**WHAT IS EXPECTED**:
All lines in the material with the string "shows" should be listed.

**INFORMATION PROVIDED**:
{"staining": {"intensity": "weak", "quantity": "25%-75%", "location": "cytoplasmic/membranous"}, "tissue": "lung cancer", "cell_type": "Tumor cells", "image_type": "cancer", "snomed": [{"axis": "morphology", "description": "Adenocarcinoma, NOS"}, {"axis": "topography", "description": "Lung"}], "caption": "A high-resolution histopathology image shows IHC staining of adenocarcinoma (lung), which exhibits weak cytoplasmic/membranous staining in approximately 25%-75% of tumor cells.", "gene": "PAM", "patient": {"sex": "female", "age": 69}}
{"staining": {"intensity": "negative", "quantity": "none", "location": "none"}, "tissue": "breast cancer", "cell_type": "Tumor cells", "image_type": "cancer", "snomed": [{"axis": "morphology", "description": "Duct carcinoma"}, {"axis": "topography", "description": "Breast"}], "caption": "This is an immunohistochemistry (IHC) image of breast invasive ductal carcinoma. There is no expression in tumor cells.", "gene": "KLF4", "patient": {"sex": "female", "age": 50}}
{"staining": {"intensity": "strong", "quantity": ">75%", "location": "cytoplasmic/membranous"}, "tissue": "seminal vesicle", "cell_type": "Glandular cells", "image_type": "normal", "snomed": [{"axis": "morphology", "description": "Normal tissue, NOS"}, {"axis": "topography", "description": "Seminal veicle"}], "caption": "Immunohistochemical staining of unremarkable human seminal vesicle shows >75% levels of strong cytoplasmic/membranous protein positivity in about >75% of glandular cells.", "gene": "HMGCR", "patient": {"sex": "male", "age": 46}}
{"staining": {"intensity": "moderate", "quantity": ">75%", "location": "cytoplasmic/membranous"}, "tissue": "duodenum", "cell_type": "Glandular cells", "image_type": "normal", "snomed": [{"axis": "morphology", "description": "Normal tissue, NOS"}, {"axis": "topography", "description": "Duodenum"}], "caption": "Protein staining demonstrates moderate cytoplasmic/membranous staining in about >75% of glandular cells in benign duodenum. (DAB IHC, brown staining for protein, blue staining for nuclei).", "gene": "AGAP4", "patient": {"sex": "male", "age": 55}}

**EXPECTED ANSWER**:
{"staining": {"intensity": "weak", "quantity": "25%-75%", "location": "cytoplasmic/membranous"}, "tissue": "lung cancer", "cell_type": "Tumor cells", "image_type": "cancer", "snomed": [{"axis": "morphology", "description": "Adenocarcinoma, NOS"}, {"axis": "topography", "description": "Lung"}], "caption": "A high-resolution histopathology image shows IHC staining of adenocarcinoma (lung), which exhibits weak cytoplasmic/membranous staining in approximately 25%-75% of tumor cells.", "gene": "PAM", "patient": {"sex": "female", "age": 69}}
{"staining": {"intensity": "strong", "quantity": ">75%", "location": "cytoplasmic/membranous"}, "tissue": "seminal vesicle", "cell_type": "Glandular cells", "image_type": "normal", "snomed": [{"axis": "morphology", "description": "Normal tissue, NOS"}, {"axis": "topography", "description": "Seminal veicle"}], "caption": "Immunohistochemical staining of unremarkable human seminal vesicle shows >75% levels of strong cytoplasmic/membranous protein positivity in about >75% of glandular cells.", "gene": "HMGCR", "patient": {"sex": "male", "age": 46}}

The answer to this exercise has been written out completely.